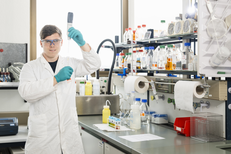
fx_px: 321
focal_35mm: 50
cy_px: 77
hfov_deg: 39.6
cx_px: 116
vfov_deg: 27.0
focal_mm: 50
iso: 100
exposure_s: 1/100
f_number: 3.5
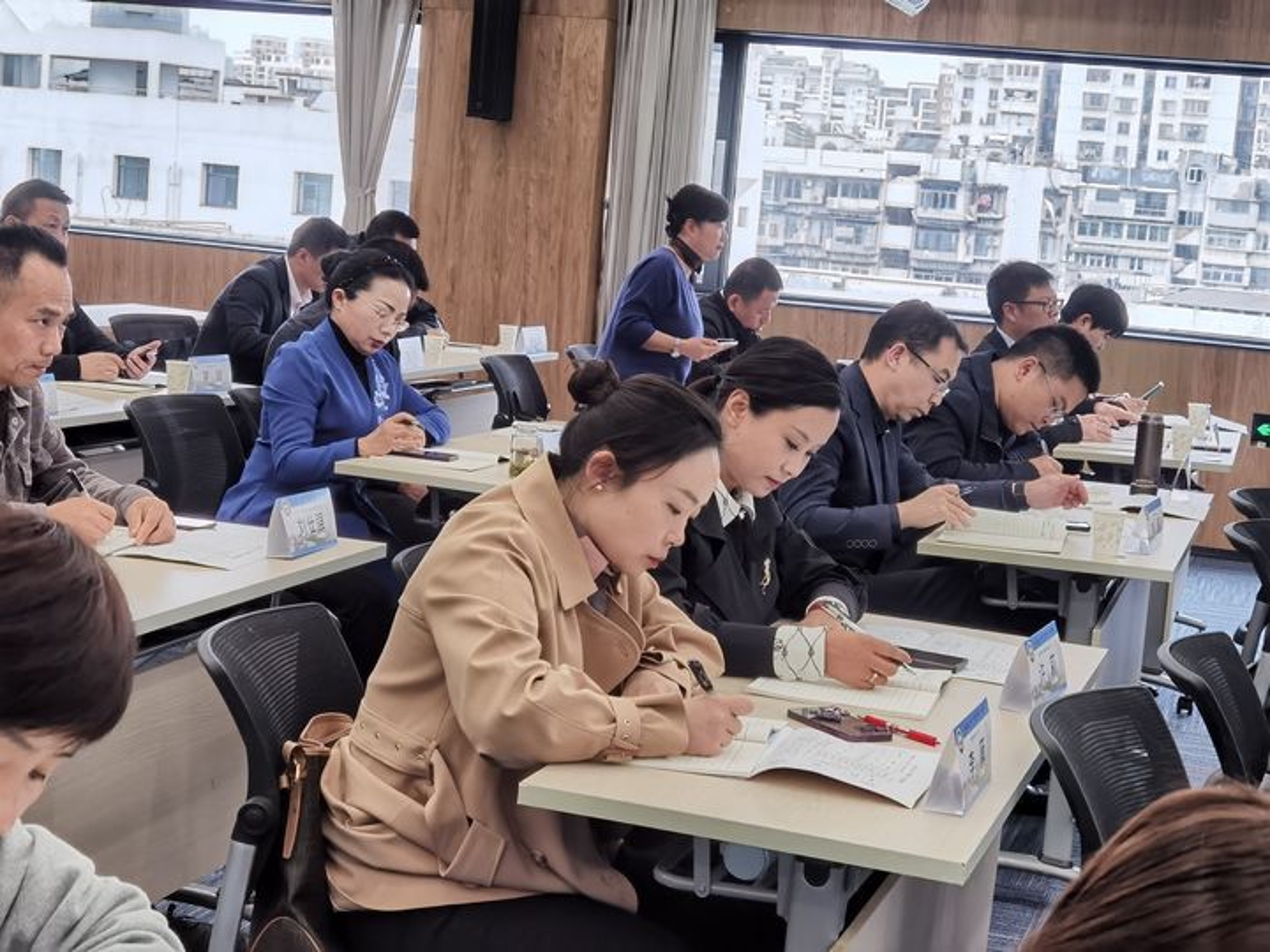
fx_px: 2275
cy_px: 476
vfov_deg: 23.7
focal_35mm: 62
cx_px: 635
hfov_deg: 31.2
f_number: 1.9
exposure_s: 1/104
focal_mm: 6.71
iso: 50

**********

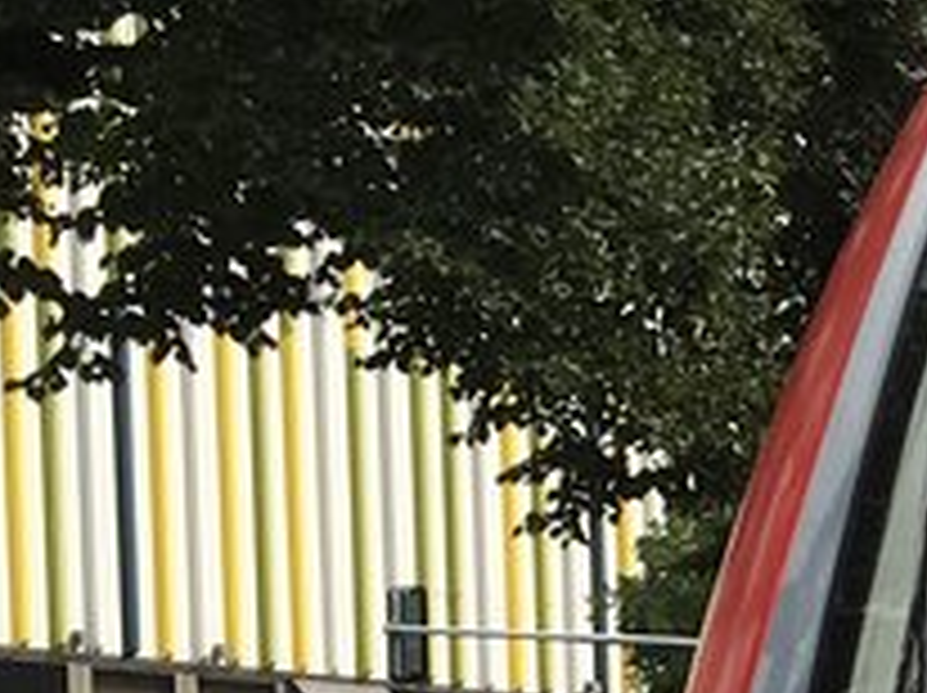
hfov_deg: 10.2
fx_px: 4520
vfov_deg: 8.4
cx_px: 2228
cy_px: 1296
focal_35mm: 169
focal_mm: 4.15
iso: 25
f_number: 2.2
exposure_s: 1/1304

**********

AIM OF THE EXERCISE: An exact copy of the lines above, from the one containing "cx_px: 2228" down to the one containing "exposure_s: 1/1304" and including both, is the whole answer; retype it and nothing else.

RESPONSE TO THE EXERCISE:
cx_px: 2228
cy_px: 1296
focal_35mm: 169
focal_mm: 4.15
iso: 25
f_number: 2.2
exposure_s: 1/1304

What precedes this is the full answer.